Jean-François Caron se voit comme un héritier du cinéma direct des années 60, et son Sainte-Marée de l'Incantation n'est pas très loin du Arvida mythologique de Samuel Archibald, ni du Saint-Élie-de-Caxton fantastique de Fred Pellerin. Pas question, donc, de se cantonner dans le roman historique. «Notre histoire, il faut l'inventer, la créer, la fictionner», croit l'auteur qui est né dans le Bas-du-Fleuve, a vécu au Saguenay, et qui vient de s'installer à Sainte-Béatrix, dans Lanaudière. «Je ne sais pas si j'arriverai un jour à sortir la région de moi. Mais j'aimerais aussi écrire sur la ville, sur ce que l'humain est capable de créer. Ça aussi, c'est grandiose.»

Une voix

Rose Brouillard est née il y a deux ans lors du festival Mots et marée, au Saguenay, pour lequel il avait écrit un texte original. «J'ai trouvé que ce personnage avait plus à dire que ces quelques pages. Et je me suis rendu compte que plein de monde pouvait intervenir.»

Les personnages sont en effet nombreux dans Rose Brouillard: le bedeau du village, ses trois cousines qui forment un choeur, l'amant de Dorothée, la voisine de Rose à Montréal, un couple de touristes, Onile le veilleur, son apprenti, la mère de Rose au destin tragique, et plusieurs autres encore...

Malgré tout, Jean-François Caron estime qu'on peut difficilement qualifier son roman de polyphonique. «Parce qu'on entend quand même une voix unique, celle du narrateur.» Un narrateur qui intervient à la manière d'un texte de théâtre, chaque scène étant précédée d'une sorte de didascalie. «Je suis Dorothée que ne peut dormir. Elle pense à ce qui viendra», par exemple, ou «Je suis l'enfant Rose par un soir d'orage, Rose qui a peur. Aussi, il y a la vieille chienne et le câille d'Onile.»

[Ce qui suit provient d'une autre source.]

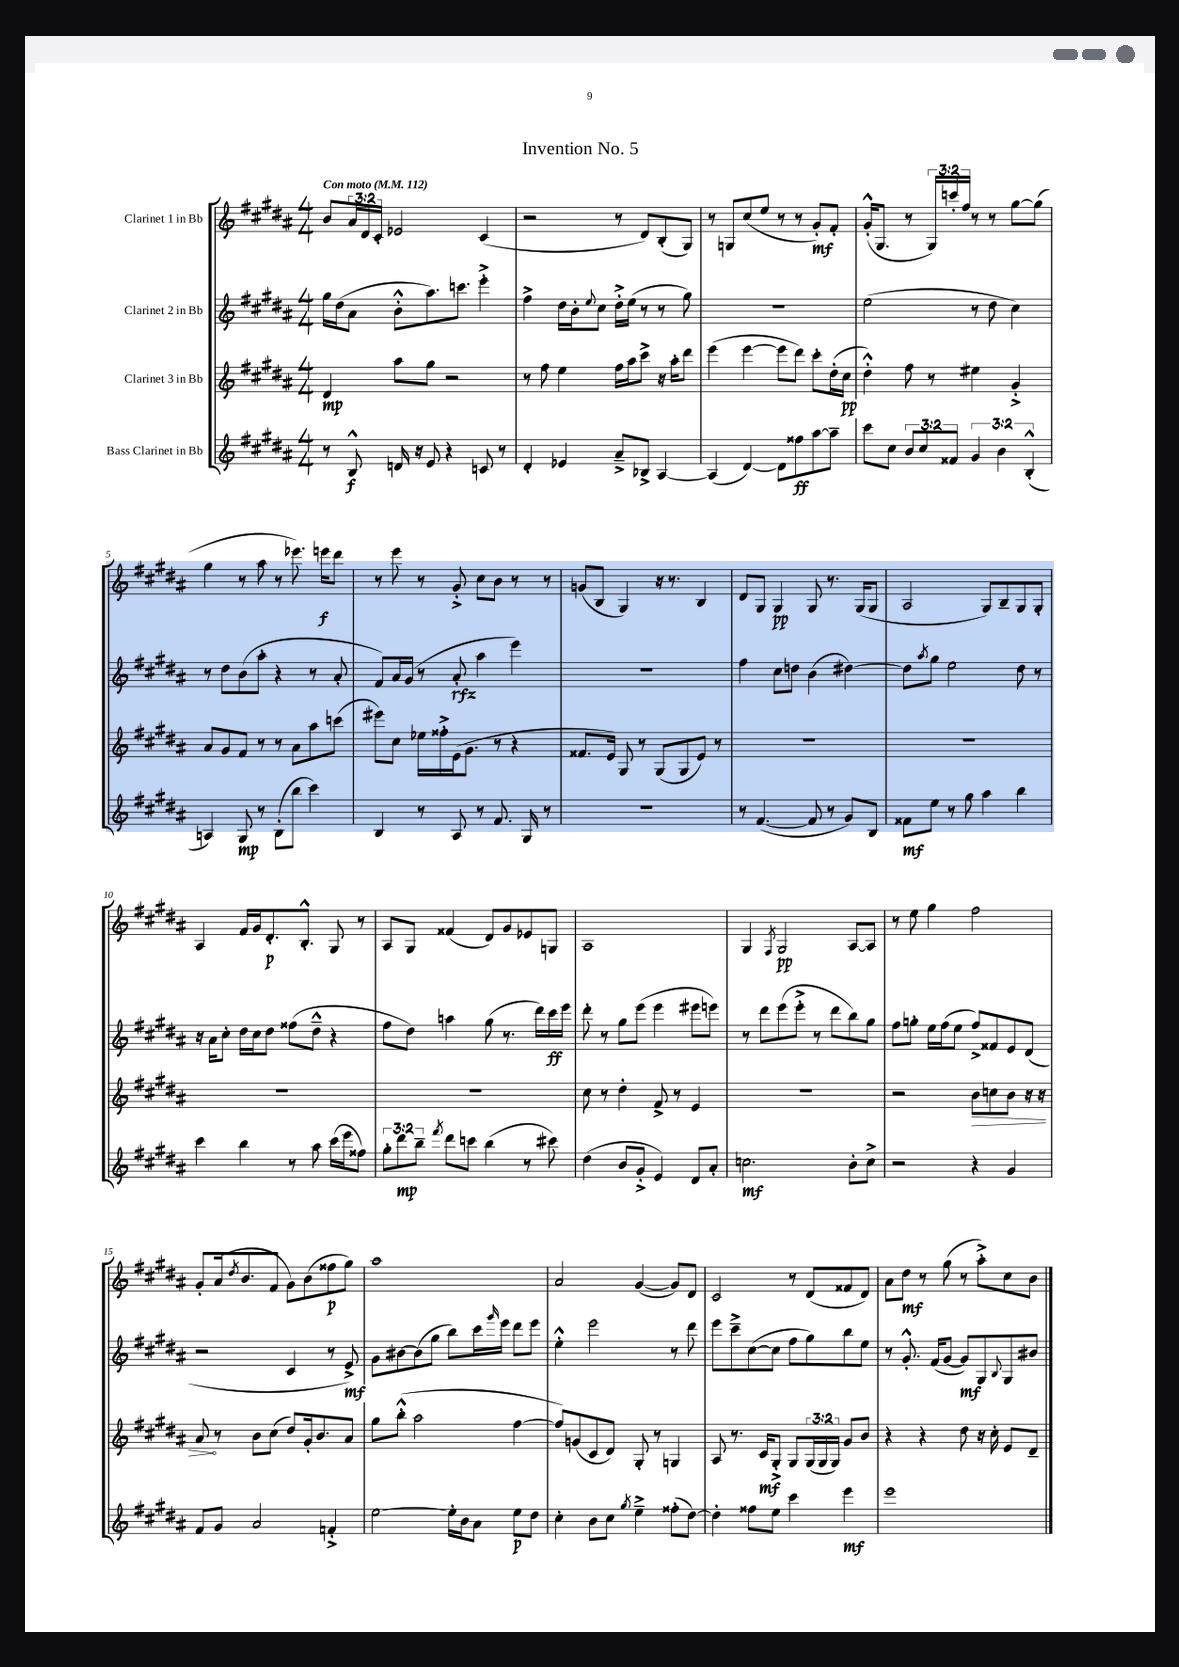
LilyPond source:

\header { title = "Invention No. 5" }
<<
\new StaffGroup <<
\new Staff = "s0" \with { instrumentName = "Clarinet 1 in Bb" } {
    \clef treble \key b \major \numericTimeSignature \time 4/4 \override Staff.TupletNumber.text = #tuplet-number::calc-fraction-text \tempo "Con moto" 4 = 112
    b'8 \tuplet 3/2 { ais'16 dis'16 cis'16-. } ees'2 cis'4( |
    r2 r8 dis'8) b8-.( gis8) |
    r8 g8 cis''8( e''8 r8 r8 gis'8-.\mf) fis'8-. |
    gis'16-.-^( gis8. r8 \tuplet 3/2 { gis16) c'''16-. fis''16 } r8 r8 gis''8~ gis''8( |
    gis''4 r8 ais''8 r8 ees'''8.) e'''16\f dis'''8 |
    r8 e'''8 r8 gis'8-.-> cis''8 b'8 r8 r8 |
    g'8( b8 gis4) r16 r8. b4 |
    dis'8 gis8 gis4\pp gis8 r8. gis16( gis8 |
    ais2 gis8) b8-- gis8 gis8-. |
    ais4 fis'16 gis'16 dis'8.-.\p b8.-.-^ gis8 r8 |
    ais8 gis8 fisis'4( dis'8) gis'8 ees'8 g8 |
    ais1 |
    gis4 \acciaccatura { fis8 } gis2\pp ais8~ ais8 |
    r8 e''8 gis''4 fis''2 |
    gis'8-. ais'16( \acciaccatura { dis''8 } b'8. fis'8 gis'8) b'8( fisis''8\p gis''8) |
    ais''1 |
    ais'2 gis'4~( gis'8) dis'8 |
    cis'2 r8 dis'8( fisis'8 dis'8) |
    ais'8 dis''8\mf r8 gis''8( r8 ais''8-.->) cis''8 b'8 \bar "|." |
}
\new Staff = "s1" \with { instrumentName = "Clarinet 2 in Bb" } {
    \clef treble \key b \major \numericTimeSignature \time 4/4
    gis''16 dis''16( ais'8 b'8-.-^ ais''8.) c'''8. e'''4-.-> |
    fis''4-> dis''16 b'16-. \appoggiatura { e''8 } cis''8 dis''16-.-> e''16( r8 r8 gis''8) |
    R1 |
    e''2( r8 dis''8 cis''4) |
    r8 dis''8 b'8( ais''8-. r4 r8 ais'8-. |
    fis'8) ais'16 gis'16( r8 ais'8-.\rfz ais''4 e'''4) |
    R1 |
    fis''4 cis''8 d''8 b'4( dis''4~) |
    dis''8 \acciaccatura { ais''8 } gis''8 e''2 dis''8 r8 |
    r16 ais'16 cis''8-. dis''16 cis''16 dis''8 fisis''8( dis''8---^ r4 |
    fis''8 dis''8) a''4 gis''8( r8. dis'''16) cis'''16\ff e'''16 |
    dis'''8-. r8 gis''8 e'''8( e'''4 eis'''8 e'''8) |
    r8 dis'''8 e'''8( e'''8-.-> r8 dis'''8 b''8) gis''8 |
    fis''8 g''8-. e''16 fis''16( e''8 fis''8->) fisis'8 e'8 dis'8( |
    r2 cis'4 r8 e'8->\mf) |
    gis'8 bis'8~ bis'8( gis''8 b''8) cis'''16 \grace { gis'''16 } e'''16 dis'''8 e'''8 |
    e''4-.-^ e'''2 r8 dis'''8 |
    e'''8 cis'''8---> cis''8~( cis''8 fis''8 gis''8) b''8 e''8 |
    r8 gis'8.-.-^ fis'16( gis'8~ gis'8\mf) gis8 \appoggiatura { b8 } gis8 bis'8 \bar "|." |
}
\new Staff = "s2" \with { instrumentName = "Clarinet 3 in Bb" } {
    \clef treble \key b \major \numericTimeSignature \time 4/4 \override Staff.TupletNumber.text = #tuplet-number::calc-fraction-text
    dis'4\mp ais''8 gis''8 r2 |
    r8 fis''8 e''4 fis''16 ais''16 cis'''8-> r16 ais''16-. dis'''8 |
    e'''4( e'''4~ e'''8 dis'''8) cis'''8-. dis''16-.( cis''16\pp |
    dis''4-.-^) fis''8 r8 eis''4 gis'4-.-> |
    ais'8 gis'8 fis'8 r8 r8 ais'8 ais''8 c'''8( |
    eis'''8) cis''8 ees''16 fisis''16-.-> e'16( gis'8. r8 r4 |
    fisis'8. e'16) gis8 r8 gis8( gis8 e'8) r8 |
    R1 |
    R1 |
    R1 |
    R1 |
    cis''8 r8 dis''4-. fis'8-> r8 e'4 |
    R1 |
    r2 \once \override Hairpin.circled-tip = ##t b'8\> c''8 b'8 r16 r16 |
    ais'8\! r8 b'8 cis''8( dis''8) gis'16-. b'8. ais'8 |
    gis''8 b''8-.-^( ais''2 fis''4~ |
    fis''8) g'8( cis'8 dis'8) gis8-. r8 g4 |
    ais8 r8. cis'16\mf gis8-.-> gis8 \tuplet 3/2 { gis16( gis16 gis16) } gis'8 b'8 |
    r4 r4 dis''8 r16 cis''16-. e'8 dis'8-- \bar "|." |
}
\new Staff = "s3" \with { instrumentName = "Bass Clarinet in Bb" } {
    \clef treble \key b \major \numericTimeSignature \time 4/4 \override Staff.TupletNumber.text = #tuplet-number::calc-fraction-text
    r8 b8-^\f d'16 r16 e'8 r4 c'8 r8 |
    dis'4-. ees'4 ais'8---> bes8-> ais4~ |
    ais4( dis'4~) dis'8 fisis''8\ff ais''8~ ais''8-- |
    cis'''8 cis''8 \tuplet 3/2 { b'8 cis''8 fisis'8 } \tuplet 3/2 { gis'4 b'4 b4-.-^( } |
    a4) gis8\mp r8 b8-.( b''8 cis'''4) |
    b4 r8 ais8 r8 fis'8. gis16 r8 |
    R1 |
    r8 fis'4.~( fis'8 r8 gis'8) b8 |
    fisis'8\mf e''8 r8 gis''8 ais''4 b''4 |
    cis'''4 b''4 r8 ais''8 cis'''16( e'''16 fisis''8) |
    \tuplet 3/2 { gis''8-. dis'''8\mp b''8-- } \acciaccatura { fis'''8 } dis'''8 c'''8 b''4( r8 cis'''8) |
    dis''4( b'8 gis'8-.-> e'4) dis'8 ais'8-. |
    c''2.\mf b'8-. c''8-> |
    r2 r4 gis'4 |
    fis'8 gis'8 ais'2 f'4-.-> |
    e''2~ e''16-. b'16 ais'8 e''8\p dis''8 |
    cis''4-. b'8 cis''8 \acciaccatura { gis''8 } e''4---> fisis''8-.( dis''8~) |
    dis''4-. fisis''8 e''8 cis'''4 e'''4\mf |
    e'''1 \bar "|." |
}
>>
>>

Parlons d'un kaléidoscope alors. Ou, comme le proposent les éditeurs de la Peuplade, d'un archipel de séquences, porté par l'écriture fabuleuse de Jean-François Caron. Une écriture poétique certes, mais aussi drôle et émouvante, précise et fluide, lumineuse et saisissante. «J'ai une voix et je l'assume. D'ailleurs je ne sais pas si j'aurais été capable de m'effacer complètement derrière chaque personnage, même si chacun a sa couleur. Le livre est quand même porté par un seul souffle.»

L'ancien rédacteur en chef de Voir-Saguenay se consacre maintenant entièrement à l'écriture. Entre romans et recueils de poésie, il s'intéresse de plus en plus au théâtre et vient tout juste d'adapter Nos échoueries pour les planches. Mais l'écriture poétique demeure la colonne vertébrale de son travail. «Même quand j'écrivais des articles dans Voir, j'avais cette voix. Mais ce n'est pas une poésie structurante, plutôt une poésie du rapport des personnages au monde.»